→ **TASK ITEM A**
Copy the camera rows verbatim, everything from the first row down to the line containing "-0.000864, 0.862327, -2.481943]]", with both ends included. Omit the pictures from your copy.

____ PAGE EXTRACT

Now that we know who is involved let's see what does the business want. Well that's quite simple and usually spans from a single line as I want an application that is resilient to failure and always responsive to a full business case that has all the fine grained details. The more details the better but is not necessarily responding to the question I have in mind. My real question is how popular is going to be the app, this will give an estimate on what sort of traffic you will get, based on the traffic volume and hopefully pattern, with this you can determine quite a lot - from sizing the environment to how much it will cost to operate(remember in EC2 there is only OPEX cost). In my experience the business will not have any more input into this equation and that is just fine. So the next step will be to start looking at how developers think about it, would be a 'real time', how many reads and writes will be done from the web servers to the database, how all pieces will fall into place, etc.

Will start building on the following premises about the application

  • has to be resilient to failures (business's requirement)
  • has to be responsive all the time (business's requirement)
  • will need to support an initial high volume of users with the option to grow (business's requirement)
  • balanced as 70% reads and 30% writes for the database traffic(developers predict)
  • to be cost effective (this is always relative to the business's budget)
  • because of the above (cost) constraint the business agree that if a catastrophic failures happens into a region will be ok to have downtime but not ok to not be able to bring the site up somewhere else in a manner of a few hours.

At this point we have enough details to start putting all the pieces together. Will not mention the load balancer (piece no.1) and the application servers (piece no.2) into the three layers architecture web app. The focus is going to be the database (piece no.3) - MongoDB.

________
____ DATA PROVIDED

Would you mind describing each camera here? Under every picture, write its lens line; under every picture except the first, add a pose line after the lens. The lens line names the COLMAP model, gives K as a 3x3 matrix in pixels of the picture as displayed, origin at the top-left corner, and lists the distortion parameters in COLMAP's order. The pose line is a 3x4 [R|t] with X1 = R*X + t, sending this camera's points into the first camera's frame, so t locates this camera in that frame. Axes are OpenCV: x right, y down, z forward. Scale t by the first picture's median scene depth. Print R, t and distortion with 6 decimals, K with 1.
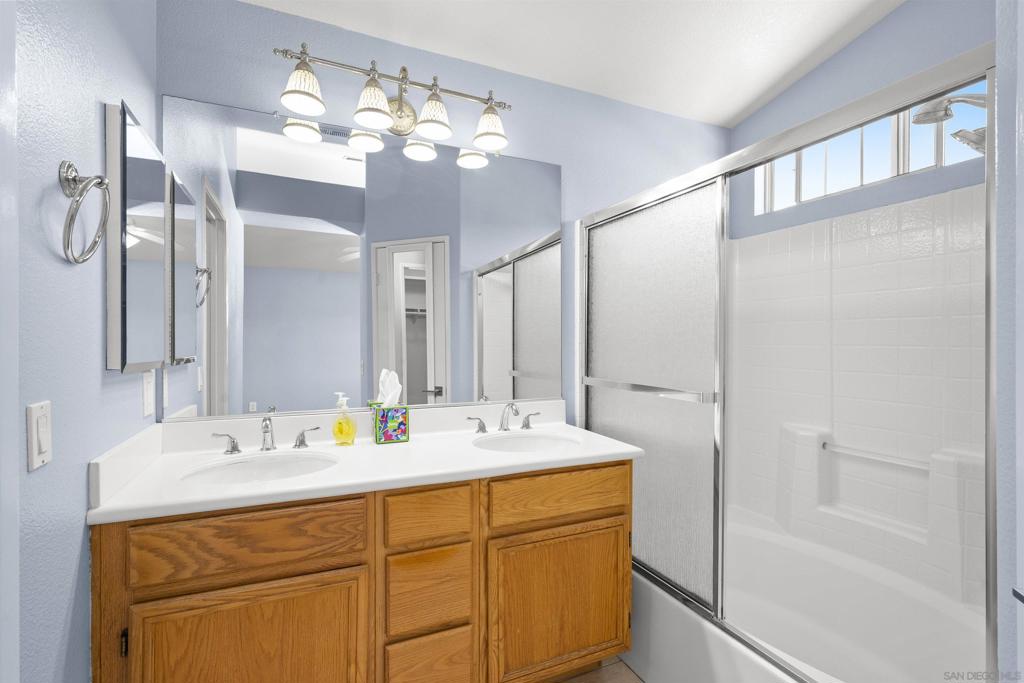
lens RADIAL K [[472.4, 0, 513.5], [0, 472.4, 341.9], [0, 0, 1]] dist [0.000099, -0.000365]
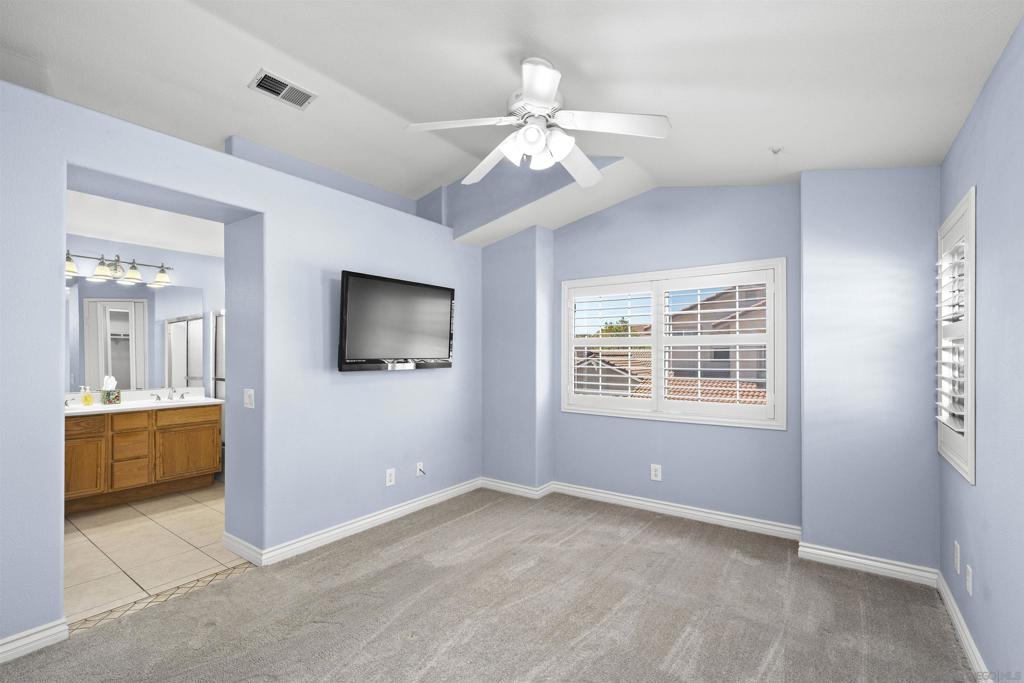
lens RADIAL K [[472.4, 0, 539.5], [0, 472.4, 350.3], [0, 0, 1]] dist [0.000099, -0.000365]
pose [[0.862327, 0.000300, 0.506352, 0.464257], [-0.000696, 1.000000, 0.000593, -0.085650], [-0.506352, -0.000864, 0.862327, -2.481943]]
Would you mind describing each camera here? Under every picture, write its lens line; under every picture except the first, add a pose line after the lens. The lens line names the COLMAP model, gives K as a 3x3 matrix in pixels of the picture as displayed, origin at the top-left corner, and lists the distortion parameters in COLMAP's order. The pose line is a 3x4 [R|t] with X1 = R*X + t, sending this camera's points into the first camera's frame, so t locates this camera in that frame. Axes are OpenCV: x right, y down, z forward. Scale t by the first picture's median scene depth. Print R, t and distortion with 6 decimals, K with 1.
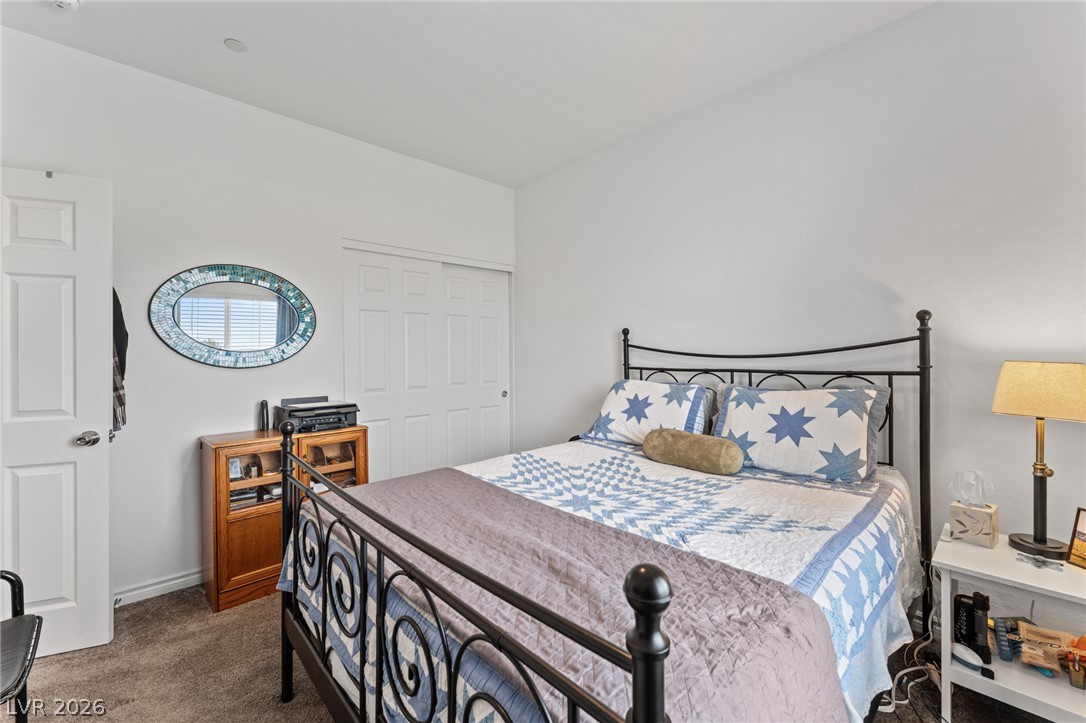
lens RADIAL K [[447.1, 0, 546.4], [0, 447.1, 357.5], [0, 0, 1]] dist [-0.001509, 0.000318]
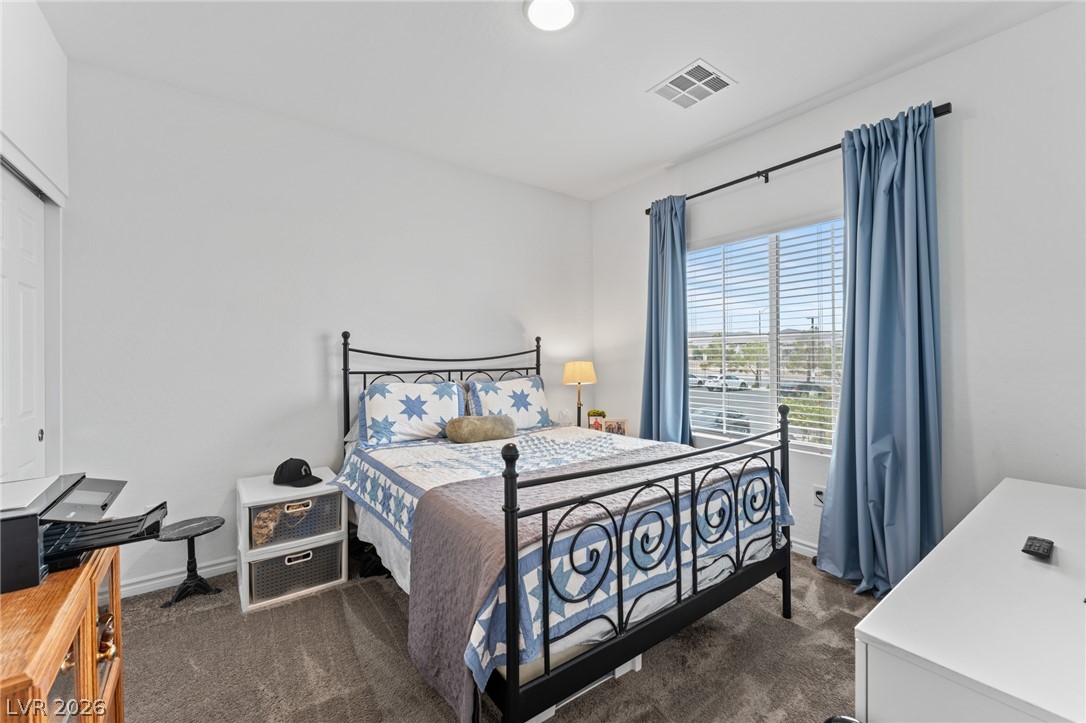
lens RADIAL K [[447.1, 0, 545.0], [0, 447.1, 357.1], [0, 0, 1]] dist [-0.001509, 0.000318]
pose [[0.103291, -0.003999, 0.994643, -0.920276], [0.000935, 0.999992, 0.003923, -0.017056], [-0.994651, 0.000524, 0.103293, 0.592195]]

________

→ **TASK ITEM B**
Pick up the web application architecture passage right after its final sentence and keep writing.

→ **RESPONSE BOX A**
Would you mind describing each camera here? Under every picture, write its lens line; under every picture except the first, add a pose line after the lens. The lens line names the COLMAP model, gives K as a 3x3 matrix in pixels of the picture as displayed, origin at the top-left corner, and lists the distortion parameters in COLMAP's order. The pose line is a 3x4 [R|t] with X1 = R*X + t, sending this camera's points into the first camera's frame, so t locates this camera in that frame. Axes are OpenCV: x right, y down, z forward. Scale t by the first picture's median scene depth. Print R, t and distortion with 6 decimals, K with 1.
lens RADIAL K [[472.4, 0, 513.5], [0, 472.4, 341.9], [0, 0, 1]] dist [0.000099, -0.000365]
lens RADIAL K [[472.4, 0, 539.5], [0, 472.4, 350.3], [0, 0, 1]] dist [0.000099, -0.000365]
pose [[0.862327, 0.000300, 0.506352, 0.464257], [-0.000696, 1.000000, 0.000593, -0.085650], [-0.506352, -0.000864, 0.862327, -2.481943]]

→ **RESPONSE BOX B**
Starting at the bottom the smallest part is an individual server (instance), will explain how this can be made resilient to failure. Into ec2 the instances are into a flat network (not talking about VPC) and the storage is divided into two types.

  • ephemeral or instance storage - this is the disk space you have on the local hypervisor that hosts your instance and will be destroy just after you terminated the instance
  • network block storage - EBS volumes - which will be resilient to terminations of your instance

Obviously you will not store the database's data on the ephemeral storage so the only real option will be the EBS (network storage). The EBS come in two flavors these days - with provision IOPS and normal. The difference between the two, the first will have a guarantee performance and the second is best effort with a minimum (which is quite low) of performance. A consequence of this is that the provision IOPS is quite expensive compared with a normal EBS. Since we do have a constraint on cost will have to look into using the normal EBS but there is hope - you can group a number of volumes and use some of the Linux tools as LVM or Raid to stripe or mirror. So will attach 10 EBS volumes to each server that acts as a MongoDB database (you can use less than that of course but I'll do a Raid 10).

    
        # you will need to have your ebs volumes attached to the server
        mdadm --create --verbose /dev/md0 --level=10 --raid-devices=8 /dev/sdj /dev/sdk /dev/sdl /dev/sdm /dev/sdn /dev/sdo /dev/sdp /dev/sdq
        # now create a file system
        mkfs.xfs /dev/md0
        #mount the drive
        mount /dev/md0 /mnt/mongo/data
        # I said 10 and there are 8 ...
        # The rest of the 2 volumes are used for Journaling - threfore if Journaling is enabled will not affect the data
    

With this done will look onto how MongoDB will offer resilience to failure. The solutions that are offered are Replica Sets and Sharding more to say partitioning at the database layer.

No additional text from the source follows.